(Extracted records)
- - - -

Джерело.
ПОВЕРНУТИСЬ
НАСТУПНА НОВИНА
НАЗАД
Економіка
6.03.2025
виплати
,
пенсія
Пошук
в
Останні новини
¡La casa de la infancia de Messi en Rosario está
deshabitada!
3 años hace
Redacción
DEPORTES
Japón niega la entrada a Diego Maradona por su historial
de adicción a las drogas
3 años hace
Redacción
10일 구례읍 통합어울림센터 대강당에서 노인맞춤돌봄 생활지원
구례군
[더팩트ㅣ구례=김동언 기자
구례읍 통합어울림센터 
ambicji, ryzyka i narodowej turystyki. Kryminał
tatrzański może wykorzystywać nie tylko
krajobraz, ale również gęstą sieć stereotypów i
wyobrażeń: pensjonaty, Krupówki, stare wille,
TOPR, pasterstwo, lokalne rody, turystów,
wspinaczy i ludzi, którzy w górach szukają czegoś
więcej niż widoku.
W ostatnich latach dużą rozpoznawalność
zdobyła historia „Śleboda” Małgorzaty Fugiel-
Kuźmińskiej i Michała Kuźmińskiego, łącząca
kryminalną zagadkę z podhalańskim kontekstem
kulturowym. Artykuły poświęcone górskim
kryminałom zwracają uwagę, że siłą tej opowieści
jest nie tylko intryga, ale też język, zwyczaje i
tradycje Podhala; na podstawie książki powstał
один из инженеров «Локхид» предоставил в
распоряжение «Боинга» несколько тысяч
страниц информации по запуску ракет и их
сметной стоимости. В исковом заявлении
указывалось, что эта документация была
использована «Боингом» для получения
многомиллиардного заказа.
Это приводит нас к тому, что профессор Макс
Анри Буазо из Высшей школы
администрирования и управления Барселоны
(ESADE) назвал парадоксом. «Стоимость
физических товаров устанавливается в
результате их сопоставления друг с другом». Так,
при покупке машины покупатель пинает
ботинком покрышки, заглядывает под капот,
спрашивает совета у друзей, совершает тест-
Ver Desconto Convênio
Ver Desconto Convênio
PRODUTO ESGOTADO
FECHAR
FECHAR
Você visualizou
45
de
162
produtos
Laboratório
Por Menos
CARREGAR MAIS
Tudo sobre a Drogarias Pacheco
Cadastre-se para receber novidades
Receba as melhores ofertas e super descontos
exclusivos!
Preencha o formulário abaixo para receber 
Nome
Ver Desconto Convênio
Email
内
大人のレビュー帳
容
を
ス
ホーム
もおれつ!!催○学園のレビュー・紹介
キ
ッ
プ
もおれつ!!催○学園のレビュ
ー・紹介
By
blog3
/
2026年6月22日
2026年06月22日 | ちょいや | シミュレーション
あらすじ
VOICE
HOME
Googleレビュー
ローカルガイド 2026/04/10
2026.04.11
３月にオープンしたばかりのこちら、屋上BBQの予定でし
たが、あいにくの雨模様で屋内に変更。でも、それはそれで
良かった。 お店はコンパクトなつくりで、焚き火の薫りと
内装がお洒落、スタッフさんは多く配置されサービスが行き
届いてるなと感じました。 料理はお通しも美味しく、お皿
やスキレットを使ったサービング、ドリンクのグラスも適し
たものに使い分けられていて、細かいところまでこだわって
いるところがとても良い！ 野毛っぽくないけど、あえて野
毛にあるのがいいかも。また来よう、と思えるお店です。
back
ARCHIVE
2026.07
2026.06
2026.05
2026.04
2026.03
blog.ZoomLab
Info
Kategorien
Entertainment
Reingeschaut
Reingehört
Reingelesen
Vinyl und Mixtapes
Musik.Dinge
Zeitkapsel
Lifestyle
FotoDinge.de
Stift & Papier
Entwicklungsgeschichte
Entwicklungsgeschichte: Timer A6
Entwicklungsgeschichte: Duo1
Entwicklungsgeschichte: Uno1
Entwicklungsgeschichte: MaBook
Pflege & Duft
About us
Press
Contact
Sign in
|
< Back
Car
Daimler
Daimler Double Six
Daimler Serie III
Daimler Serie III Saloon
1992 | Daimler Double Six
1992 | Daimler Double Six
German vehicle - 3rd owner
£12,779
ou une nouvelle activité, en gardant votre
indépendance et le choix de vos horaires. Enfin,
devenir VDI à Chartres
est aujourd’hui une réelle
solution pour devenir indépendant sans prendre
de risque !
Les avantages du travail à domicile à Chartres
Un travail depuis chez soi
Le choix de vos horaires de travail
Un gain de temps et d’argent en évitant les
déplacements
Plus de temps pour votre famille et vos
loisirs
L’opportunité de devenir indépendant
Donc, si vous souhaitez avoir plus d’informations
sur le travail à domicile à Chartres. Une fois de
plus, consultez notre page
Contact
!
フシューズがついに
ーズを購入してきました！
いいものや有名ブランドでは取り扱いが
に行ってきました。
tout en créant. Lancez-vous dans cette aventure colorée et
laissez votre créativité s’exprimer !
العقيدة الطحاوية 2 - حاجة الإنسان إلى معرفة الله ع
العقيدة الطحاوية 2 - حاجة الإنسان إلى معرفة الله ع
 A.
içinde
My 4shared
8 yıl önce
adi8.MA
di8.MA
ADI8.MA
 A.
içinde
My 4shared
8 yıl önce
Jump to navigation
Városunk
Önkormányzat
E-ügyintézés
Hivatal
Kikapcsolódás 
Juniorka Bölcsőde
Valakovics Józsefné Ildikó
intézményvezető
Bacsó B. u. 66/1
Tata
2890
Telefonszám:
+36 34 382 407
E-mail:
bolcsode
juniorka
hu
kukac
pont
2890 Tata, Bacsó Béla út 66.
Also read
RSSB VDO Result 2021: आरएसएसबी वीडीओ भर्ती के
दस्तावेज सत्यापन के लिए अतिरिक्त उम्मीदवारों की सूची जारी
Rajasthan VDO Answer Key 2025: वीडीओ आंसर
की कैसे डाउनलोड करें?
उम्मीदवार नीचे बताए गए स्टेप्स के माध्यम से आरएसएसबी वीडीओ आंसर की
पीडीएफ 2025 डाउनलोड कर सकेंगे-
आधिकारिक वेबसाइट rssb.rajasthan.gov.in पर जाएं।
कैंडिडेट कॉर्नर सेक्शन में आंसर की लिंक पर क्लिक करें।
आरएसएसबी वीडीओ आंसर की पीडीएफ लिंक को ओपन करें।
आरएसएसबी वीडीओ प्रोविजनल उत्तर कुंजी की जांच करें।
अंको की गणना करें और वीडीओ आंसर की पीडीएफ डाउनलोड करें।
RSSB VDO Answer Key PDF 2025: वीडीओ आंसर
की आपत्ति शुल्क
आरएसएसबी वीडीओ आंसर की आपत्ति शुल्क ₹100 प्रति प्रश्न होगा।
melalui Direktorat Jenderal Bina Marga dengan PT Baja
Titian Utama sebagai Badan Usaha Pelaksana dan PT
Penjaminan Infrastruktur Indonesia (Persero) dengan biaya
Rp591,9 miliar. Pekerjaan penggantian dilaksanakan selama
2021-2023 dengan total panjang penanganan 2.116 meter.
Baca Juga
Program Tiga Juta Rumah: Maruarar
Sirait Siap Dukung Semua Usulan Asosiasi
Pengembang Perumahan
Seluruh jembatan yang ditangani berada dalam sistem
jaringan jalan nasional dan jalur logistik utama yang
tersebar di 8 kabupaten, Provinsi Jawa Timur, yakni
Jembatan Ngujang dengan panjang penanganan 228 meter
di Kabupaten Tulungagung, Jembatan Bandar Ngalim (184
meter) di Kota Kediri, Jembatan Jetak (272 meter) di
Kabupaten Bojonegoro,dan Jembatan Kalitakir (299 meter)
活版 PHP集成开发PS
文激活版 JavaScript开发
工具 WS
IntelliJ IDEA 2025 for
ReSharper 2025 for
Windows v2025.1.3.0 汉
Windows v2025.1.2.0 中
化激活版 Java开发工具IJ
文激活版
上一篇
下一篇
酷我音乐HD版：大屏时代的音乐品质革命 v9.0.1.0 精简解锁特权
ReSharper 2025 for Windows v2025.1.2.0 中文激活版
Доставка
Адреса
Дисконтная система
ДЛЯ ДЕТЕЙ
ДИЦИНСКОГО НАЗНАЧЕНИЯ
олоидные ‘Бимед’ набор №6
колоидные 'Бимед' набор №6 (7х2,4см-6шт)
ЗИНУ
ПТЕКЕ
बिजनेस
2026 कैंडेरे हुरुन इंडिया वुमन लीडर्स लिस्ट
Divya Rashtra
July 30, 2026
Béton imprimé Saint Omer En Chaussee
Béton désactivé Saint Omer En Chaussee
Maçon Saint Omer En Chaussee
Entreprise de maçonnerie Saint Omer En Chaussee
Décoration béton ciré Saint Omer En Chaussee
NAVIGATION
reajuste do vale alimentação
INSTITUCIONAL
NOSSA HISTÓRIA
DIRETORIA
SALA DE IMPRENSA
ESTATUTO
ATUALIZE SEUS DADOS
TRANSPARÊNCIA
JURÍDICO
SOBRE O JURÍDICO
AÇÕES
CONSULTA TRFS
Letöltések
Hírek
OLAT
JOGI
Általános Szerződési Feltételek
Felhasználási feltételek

- - - -

_What the exercise asks_.
Rename "Redacción" to "Equipo editorial" in the material, beginning at its first line and stopping after the line that contains "jest nie tylko". Give back only those lines, with everything else left as it is.

_Response_.
Джерело.
ПОВЕРНУТИСЬ
НАСТУПНА НОВИНА
НАЗАД
Економіка
6.03.2025
виплати
,
пенсія
Пошук
в
Останні новини
¡La casa de la infancia de Messi en Rosario está
deshabitada!
3 años hace
Equipo editorial
DEPORTES
Japón niega la entrada a Diego Maradona por su historial
de adicción a las drogas
3 años hace
Equipo editorial
10일 구례읍 통합어울림센터 대강당에서 노인맞춤돌봄 생활지원
구례군
[더팩트ㅣ구례=김동언 기자
구례읍 통합어울림센터 
ambicji, ryzyka i narodowej turystyki. Kryminał
tatrzański może wykorzystywać nie tylko
krajobraz, ale również gęstą sieć stereotypów i
wyobrażeń: pensjonaty, Krupówki, stare wille,
TOPR, pasterstwo, lokalne rody, turystów,
wspinaczy i ludzi, którzy w górach szukają czegoś
więcej niż widoku.
W ostatnich latach dużą rozpoznawalność
zdobyła historia „Śleboda” Małgorzaty Fugiel-
Kuźmińskiej i Michała Kuźmińskiego, łącząca
kryminalną zagadkę z podhalańskim kontekstem
kulturowym. Artykuły poświęcone górskim
kryminałom zwracają uwagę, że siłą tej opowieści
jest nie tylko intryga, ale też język, zwyczaje i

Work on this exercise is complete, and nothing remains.